Every entry below must be transcribed word for word, and the images must be left out.

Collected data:
◆ ◆ ◆ ◆ ◆

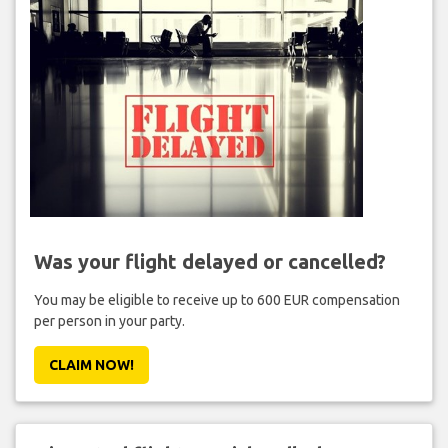
Was your flight delayed or cancelled?
You may be eligible to receive up to 600 EUR compensation
per person in your party.
CLAIM NOW!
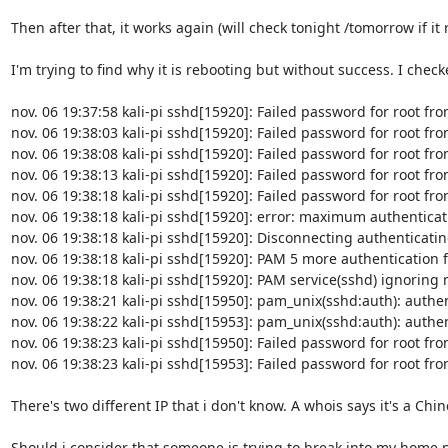
Then after that, it works again (will check tonight /tomorrow if it 
I'm trying to find why it is rebooting but without success. I checked
nov. 06 19:37:58 kali-pi sshd[15920]: Failed password for root fr
nov. 06 19:38:03 kali-pi sshd[15920]: Failed password for root fr
nov. 06 19:38:08 kali-pi sshd[15920]: Failed password for root fr
nov. 06 19:38:13 kali-pi sshd[15920]: Failed password for root fr
nov. 06 19:38:18 kali-pi sshd[15920]: Failed password for root fr
nov. 06 19:38:18 kali-pi sshd[15920]: error: maximum authenticat
nov. 06 19:38:18 kali-pi sshd[15920]: Disconnecting authenticatin
nov. 06 19:38:18 kali-pi sshd[15920]: PAM 5 more authentication 
nov. 06 19:38:18 kali-pi sshd[15920]: PAM service(sshd) ignoring ma
nov. 06 19:38:21 kali-pi sshd[15950]: pam_unix(sshd:auth): authen
nov. 06 19:38:22 kali-pi sshd[15953]: pam_unix(sshd:auth): authen
nov. 06 19:38:23 kali-pi sshd[15950]: Failed password for root fr
nov. 06 19:38:23 kali-pi sshd[15953]: Failed password for root fr
There's two different IP that i don't know. A whois says it's a Chine
Should i consider that someone is trying to break into my home n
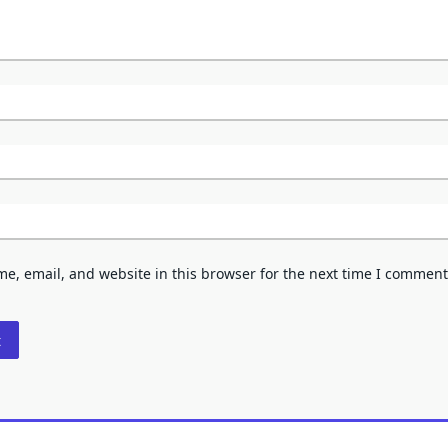
e, email, and website in this browser for the next time I comment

◆ ◆ ◆ ◆ ◆

▶ _RESULT OF THE EXERCISE_:
Was your flight delayed or cancelled?
You may be eligible to receive up to 600 EUR compensation
per person in your party.
CLAIM NOW!
Then after that, it works again (will check tonight /tomorrow if it 
I'm trying to find why it is rebooting but without success. I checked
nov. 06 19:37:58 kali-pi sshd[15920]: Failed password for root fr
nov. 06 19:38:03 kali-pi sshd[15920]: Failed password for root fr
nov. 06 19:38:08 kali-pi sshd[15920]: Failed password for root fr
nov. 06 19:38:13 kali-pi sshd[15920]: Failed password for root fr
nov. 06 19:38:18 kali-pi sshd[15920]: Failed password for root fr
nov. 06 19:38:18 kali-pi sshd[15920]: error: maximum authenticat
nov. 06 19:38:18 kali-pi sshd[15920]: Disconnecting authenticatin
nov. 06 19:38:18 kali-pi sshd[15920]: PAM 5 more authentication 
nov. 06 19:38:18 kali-pi sshd[15920]: PAM service(sshd) ignoring ma
nov. 06 19:38:21 kali-pi sshd[15950]: pam_unix(sshd:auth): authen
nov. 06 19:38:22 kali-pi sshd[15953]: pam_unix(sshd:auth): authen
nov. 06 19:38:23 kali-pi sshd[15950]: Failed password for root fr
nov. 06 19:38:23 kali-pi sshd[15953]: Failed password for root fr
There's two different IP that i don't know. A whois says it's a Chine
Should i consider that someone is trying to break into my home n
e, email, and website in this browser for the next time I comment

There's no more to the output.